最終順応は5月の連休「エヴェレスト~7大陸アジア編35」2023年

最終順応への出発が深夜に延期になると精神的な緊張が緩み、それが理由で一番熟睡した日になった。翌日に、Wi-Fiカードを買いにペンバーと一緒に小雪が舞うベースキャンプの奥まで散歩に出かけた。
ベースキャンプを歩いてもあまり人に会わない。みんなすでに上のキャンプへ行ってしまったのだろうか?カードを販売するキャンプの近くでペンバーの知り合いに会い、ミルクティーを振る舞ってもらった。シェルパさん同士は皆顔見知りで仲が良いように見える。新しいカードを手に入れて自分のテントに戻ってからもう一度荷物の確認をした。今夜再トライする順応の旅にドキドキしてしている。今日も昨日と同じく夕食を食べたら仮眠をする。今宵は天気が良く、24時に起きて出発の準備を始めた。

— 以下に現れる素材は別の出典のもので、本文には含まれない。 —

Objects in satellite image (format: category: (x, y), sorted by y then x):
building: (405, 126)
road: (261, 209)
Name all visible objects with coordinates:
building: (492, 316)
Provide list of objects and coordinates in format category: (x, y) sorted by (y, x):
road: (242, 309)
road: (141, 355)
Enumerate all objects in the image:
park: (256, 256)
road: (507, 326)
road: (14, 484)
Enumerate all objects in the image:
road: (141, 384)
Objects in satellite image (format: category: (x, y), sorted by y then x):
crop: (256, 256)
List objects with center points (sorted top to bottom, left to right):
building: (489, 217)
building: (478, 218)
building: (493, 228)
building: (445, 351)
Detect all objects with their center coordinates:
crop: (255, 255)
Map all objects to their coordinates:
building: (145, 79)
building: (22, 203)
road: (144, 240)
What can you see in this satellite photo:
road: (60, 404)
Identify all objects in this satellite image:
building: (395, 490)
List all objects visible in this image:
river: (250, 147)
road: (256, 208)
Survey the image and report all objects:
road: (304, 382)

私がリクエストした軽食は卵の入った野菜のお粥。装備などを身につけてプジャの祭壇に立ち寄ってから歩き始めた。満月に照らされた夜空と氷河はとても幻想的で、順応の旅の始まりにふさわしい光景だ。
この間練習に来たところを過ぎて、危険なアイスフォールを通過する。場所によっては早歩きで移動したりするので息が上がる。気温の低い夜中に出発するのは、日中に比べてアイスフォールが崩れにくいからである。今回の移動では私の荷物は二人のシェルパさんが手分けして運んでくれて、私は空身でフィックスの掛け替えはペンバーが自分ついでに一緒にささっとやってくれた。とにかく早く行動することが肝心であるが、標高が6000mとなると動けば息が上がってしまう。
段々と陽が昇り辺りが青白くなってきた。アイスフォールを登り切ると広大な雪原とその先の氷の壁には登っている人の列が見えた。クレバスに渡された梯子を渡ったり、何度か氷壁を登り降りして8時間近くかかって5月5日の朝キャンプ1に着いた。
外の気温は低いけれど、テントの中にいるととても暑くて睡魔も襲ってくる。順応するためにはすぐに寝たりしない方が良いので必死になって重たい目を開けていた。お湯を作ってもらってフリーズドライの食事をしたり水分補給をしていたが、眠過ぎて何もできない。ただただ睡魔と戦う半日がなかなかの修行の時間。トイレは風で雪壁がなくなり穴も埋まっていた、お尻を出すと凍りつく感じだった。
夜中じゅう風が強く、細かい氷がテントをシャカシャカと打つ音が聞こえていた。夜中まで一度眠れても、そのあとは息が苦しくて深呼吸をしながらただ横になって朝を待っていた。マットの上にいてもとても寒くて体がすっかり冷えてしまった。5月6日6時に起きて、準備して7時に出発することになった。外に出るとさらに寒く、準備をする手が悴み、ハーネスを履くことができない。ペンバーの助けでクランポンを履かせてもらい自分では何もできない人になっていた。歩き出すとクレバスを渡る梯子がいくつもあり、2時間ぐらいはとても慎重に行動をしていた。進むにつれて視界はさらに広がって、左手の向こうにはテントの色が見えてきた。もう近いのかと思ったけれど、キャンプ2が見えてからがとても遠く、標高6500mになるにつれて歩く速度は落ちていく。日差しが強くて暑い中での移動はまた違った大変さがあった。
私たちのキャンプ1サイトは手前にあって、キャンプ2サイトは奥の方にあった。
重たい一歩に深い一息、これからさらに上のキャンプへ向かうなんて想像もつかない。それでもキャンプ2に辿り着けたことが嬉しくて神様ありがとう!と口にしていた。2023年5月6日キャンプ2入り。